Like most Ohio parents, you've likely encountered situations where you have had to give your children disappointing news. Perhaps you had planned a family vacation, then learned that your new work schedule would interfere, so you had to cancel. Maybe you're one of many who have had to break the news to kids that someone they love has died.
A lot of parents say that one of the most difficult things to talk to kids about is divorce. Trying to come up with the right words to let them know that their parents are ending their marriage, and that their whole family is no longer going to live under the same roof, can be emotionally upsetting. However, it doesn't necessarily have to leave a lasting, negative scar.
Things to do and not do
Every child is unique, and one might react entirely different from another when learning that parents are getting divorced. By keeping the following ideas in mind, you may be able to show your kids support and prevent major problems:
- Lying to your kids is never a good idea.
- Making up stories, such as telling them their other parent is going on a business trip, may ultimately not only confuse and anger them when they learn the truth but may lead to mistrust in your own parent/child relationship.

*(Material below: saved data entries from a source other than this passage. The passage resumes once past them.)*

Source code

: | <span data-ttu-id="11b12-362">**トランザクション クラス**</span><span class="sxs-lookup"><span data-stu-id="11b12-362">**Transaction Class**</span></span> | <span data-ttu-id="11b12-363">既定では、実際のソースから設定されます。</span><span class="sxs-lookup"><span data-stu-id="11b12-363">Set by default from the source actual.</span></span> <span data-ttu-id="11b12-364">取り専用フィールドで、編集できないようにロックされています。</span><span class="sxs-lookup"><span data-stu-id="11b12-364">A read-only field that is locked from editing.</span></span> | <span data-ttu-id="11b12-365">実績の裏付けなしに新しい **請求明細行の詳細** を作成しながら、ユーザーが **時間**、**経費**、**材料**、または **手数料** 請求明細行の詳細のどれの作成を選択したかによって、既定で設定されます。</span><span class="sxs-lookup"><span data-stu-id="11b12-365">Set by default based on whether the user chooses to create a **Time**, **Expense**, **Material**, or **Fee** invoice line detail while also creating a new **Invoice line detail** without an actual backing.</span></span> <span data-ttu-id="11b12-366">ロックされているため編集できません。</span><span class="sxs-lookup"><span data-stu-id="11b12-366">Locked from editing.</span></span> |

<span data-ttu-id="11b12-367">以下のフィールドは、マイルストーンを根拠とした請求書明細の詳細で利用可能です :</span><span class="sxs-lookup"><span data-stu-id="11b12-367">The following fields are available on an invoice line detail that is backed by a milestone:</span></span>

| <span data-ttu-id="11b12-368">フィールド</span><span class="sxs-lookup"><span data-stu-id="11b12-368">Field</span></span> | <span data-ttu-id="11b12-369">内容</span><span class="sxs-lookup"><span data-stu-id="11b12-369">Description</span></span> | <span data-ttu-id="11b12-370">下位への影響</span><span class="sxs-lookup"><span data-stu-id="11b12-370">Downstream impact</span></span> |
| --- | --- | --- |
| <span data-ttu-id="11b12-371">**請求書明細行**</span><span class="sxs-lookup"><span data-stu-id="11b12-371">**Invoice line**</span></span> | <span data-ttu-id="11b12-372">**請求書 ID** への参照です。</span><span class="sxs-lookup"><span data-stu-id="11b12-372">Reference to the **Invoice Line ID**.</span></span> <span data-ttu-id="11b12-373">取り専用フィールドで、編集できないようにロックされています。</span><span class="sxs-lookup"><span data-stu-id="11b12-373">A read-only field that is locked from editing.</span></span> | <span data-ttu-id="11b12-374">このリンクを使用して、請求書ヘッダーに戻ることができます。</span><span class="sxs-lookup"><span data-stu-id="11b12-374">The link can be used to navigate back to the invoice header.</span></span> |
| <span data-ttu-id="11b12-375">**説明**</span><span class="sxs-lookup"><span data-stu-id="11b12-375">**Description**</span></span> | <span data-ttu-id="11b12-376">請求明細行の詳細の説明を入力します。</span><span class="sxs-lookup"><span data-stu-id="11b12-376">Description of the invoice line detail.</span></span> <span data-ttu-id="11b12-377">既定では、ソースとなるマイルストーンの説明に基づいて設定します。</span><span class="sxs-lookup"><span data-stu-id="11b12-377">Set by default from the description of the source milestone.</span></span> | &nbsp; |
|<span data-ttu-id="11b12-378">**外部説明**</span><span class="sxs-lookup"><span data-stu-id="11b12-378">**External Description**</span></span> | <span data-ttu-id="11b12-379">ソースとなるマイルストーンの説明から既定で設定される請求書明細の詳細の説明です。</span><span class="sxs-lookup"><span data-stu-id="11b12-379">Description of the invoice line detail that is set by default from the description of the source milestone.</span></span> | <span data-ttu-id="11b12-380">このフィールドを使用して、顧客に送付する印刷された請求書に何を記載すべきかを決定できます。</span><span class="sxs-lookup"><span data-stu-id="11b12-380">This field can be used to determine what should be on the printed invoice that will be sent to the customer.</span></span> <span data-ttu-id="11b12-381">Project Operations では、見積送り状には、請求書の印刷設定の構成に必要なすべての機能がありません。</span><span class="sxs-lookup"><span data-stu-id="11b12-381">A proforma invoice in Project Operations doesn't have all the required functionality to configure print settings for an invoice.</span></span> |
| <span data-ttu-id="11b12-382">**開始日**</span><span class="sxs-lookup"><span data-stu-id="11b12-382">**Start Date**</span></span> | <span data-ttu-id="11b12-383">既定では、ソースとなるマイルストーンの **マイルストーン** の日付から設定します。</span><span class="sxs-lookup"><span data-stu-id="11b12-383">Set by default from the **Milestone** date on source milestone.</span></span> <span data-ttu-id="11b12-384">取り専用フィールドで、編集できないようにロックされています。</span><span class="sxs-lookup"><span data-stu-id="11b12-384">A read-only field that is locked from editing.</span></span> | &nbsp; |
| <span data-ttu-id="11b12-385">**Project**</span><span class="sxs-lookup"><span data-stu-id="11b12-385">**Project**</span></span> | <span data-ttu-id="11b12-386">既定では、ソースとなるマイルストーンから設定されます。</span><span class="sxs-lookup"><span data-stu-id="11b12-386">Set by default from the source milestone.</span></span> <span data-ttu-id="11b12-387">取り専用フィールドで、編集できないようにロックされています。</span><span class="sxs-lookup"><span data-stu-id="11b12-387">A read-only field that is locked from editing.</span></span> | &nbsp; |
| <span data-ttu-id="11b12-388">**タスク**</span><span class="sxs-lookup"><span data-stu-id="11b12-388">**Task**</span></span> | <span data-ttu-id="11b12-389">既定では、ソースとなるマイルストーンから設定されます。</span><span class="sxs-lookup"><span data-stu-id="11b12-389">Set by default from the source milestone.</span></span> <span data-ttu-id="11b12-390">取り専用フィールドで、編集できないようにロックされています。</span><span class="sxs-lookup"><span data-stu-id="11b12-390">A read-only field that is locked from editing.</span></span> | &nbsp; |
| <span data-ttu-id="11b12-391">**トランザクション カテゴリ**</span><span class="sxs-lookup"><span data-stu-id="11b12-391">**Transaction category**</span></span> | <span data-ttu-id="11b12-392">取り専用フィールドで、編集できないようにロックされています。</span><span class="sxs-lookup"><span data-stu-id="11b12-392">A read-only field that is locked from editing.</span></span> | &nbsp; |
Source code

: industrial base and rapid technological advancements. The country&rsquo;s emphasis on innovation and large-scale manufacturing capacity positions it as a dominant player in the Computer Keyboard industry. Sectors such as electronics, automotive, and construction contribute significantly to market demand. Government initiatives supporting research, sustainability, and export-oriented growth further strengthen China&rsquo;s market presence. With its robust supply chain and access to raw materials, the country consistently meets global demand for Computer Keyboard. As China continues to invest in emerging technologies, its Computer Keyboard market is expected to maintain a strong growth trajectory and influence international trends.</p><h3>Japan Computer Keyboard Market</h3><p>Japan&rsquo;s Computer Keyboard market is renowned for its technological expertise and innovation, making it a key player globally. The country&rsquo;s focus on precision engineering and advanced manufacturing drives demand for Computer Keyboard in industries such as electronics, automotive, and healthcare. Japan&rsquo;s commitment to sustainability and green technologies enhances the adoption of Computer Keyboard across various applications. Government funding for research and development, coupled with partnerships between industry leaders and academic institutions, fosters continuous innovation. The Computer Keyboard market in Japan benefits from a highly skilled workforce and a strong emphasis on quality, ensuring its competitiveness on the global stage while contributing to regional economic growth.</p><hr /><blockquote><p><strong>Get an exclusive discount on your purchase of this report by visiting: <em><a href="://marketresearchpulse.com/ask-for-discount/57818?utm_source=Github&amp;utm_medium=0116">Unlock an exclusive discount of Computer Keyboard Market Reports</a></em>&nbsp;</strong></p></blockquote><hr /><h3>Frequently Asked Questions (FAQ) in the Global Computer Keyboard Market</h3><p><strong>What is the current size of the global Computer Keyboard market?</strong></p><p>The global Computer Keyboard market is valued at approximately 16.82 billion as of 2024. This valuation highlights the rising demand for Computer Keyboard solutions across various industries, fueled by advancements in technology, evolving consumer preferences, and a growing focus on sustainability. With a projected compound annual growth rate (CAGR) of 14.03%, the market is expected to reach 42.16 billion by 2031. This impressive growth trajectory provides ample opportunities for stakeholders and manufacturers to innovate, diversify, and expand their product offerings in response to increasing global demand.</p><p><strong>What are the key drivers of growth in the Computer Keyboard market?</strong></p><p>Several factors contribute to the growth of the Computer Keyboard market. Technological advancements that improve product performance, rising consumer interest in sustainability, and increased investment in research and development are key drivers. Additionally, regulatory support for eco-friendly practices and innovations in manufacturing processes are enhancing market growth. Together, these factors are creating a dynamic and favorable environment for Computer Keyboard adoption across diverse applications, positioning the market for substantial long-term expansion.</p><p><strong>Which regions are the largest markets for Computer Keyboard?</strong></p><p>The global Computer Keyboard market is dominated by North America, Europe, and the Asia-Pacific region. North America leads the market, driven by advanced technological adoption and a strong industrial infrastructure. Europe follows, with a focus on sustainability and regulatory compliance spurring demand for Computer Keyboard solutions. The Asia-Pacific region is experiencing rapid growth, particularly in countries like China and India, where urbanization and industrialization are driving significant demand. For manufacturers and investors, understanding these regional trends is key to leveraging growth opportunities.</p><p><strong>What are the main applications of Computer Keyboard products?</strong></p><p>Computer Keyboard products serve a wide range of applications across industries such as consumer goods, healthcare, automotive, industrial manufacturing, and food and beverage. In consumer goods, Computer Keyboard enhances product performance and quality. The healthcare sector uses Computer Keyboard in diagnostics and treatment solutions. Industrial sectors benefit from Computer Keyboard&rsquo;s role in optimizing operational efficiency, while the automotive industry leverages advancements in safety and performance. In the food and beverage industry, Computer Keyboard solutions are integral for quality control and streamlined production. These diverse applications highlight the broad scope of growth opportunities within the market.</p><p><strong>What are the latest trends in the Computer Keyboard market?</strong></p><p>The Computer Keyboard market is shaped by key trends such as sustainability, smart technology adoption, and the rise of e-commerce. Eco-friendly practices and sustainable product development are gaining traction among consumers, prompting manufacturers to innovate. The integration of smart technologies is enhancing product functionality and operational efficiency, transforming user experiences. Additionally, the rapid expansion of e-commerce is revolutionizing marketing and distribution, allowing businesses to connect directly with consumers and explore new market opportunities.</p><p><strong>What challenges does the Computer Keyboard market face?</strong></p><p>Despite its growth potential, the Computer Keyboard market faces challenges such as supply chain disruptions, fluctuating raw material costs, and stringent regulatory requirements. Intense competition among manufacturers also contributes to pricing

- Talk to your kids in person. Down the line, you may exchange letters, texts or emails about the situation, but children deserve an in-person conversation when learning about something that will be life-changing for them.
- Don't place blame on your spouse, and make sure your kids understand your divorce is not their fault.
While the last item listed may seem like a no-brainer, you'd be surprised how many kids internalize their parents' divorces and think they themselves are to blame. Letting your children hear you say that it is not their fault can go a long way toward helping them cope.
Line up your resources
You may have good days and bad days as you and your children learn to adapt to a post-divorce lifestyle. Also, you may not always feel like talking to each other about the situation but may benefit from being able to chat with an outside source, like a trusted friend or relative, or a licensed counselor.
It's also a good idea to prepare yourself for any legal issues that might arise. If you and your spouse agree on everything that has to do with parenting, that's great. More times than not, however, parents must negotiate, cooperate and compromise to achieve a fair and agreeable plan. Know where to seek support if you're unable to do that.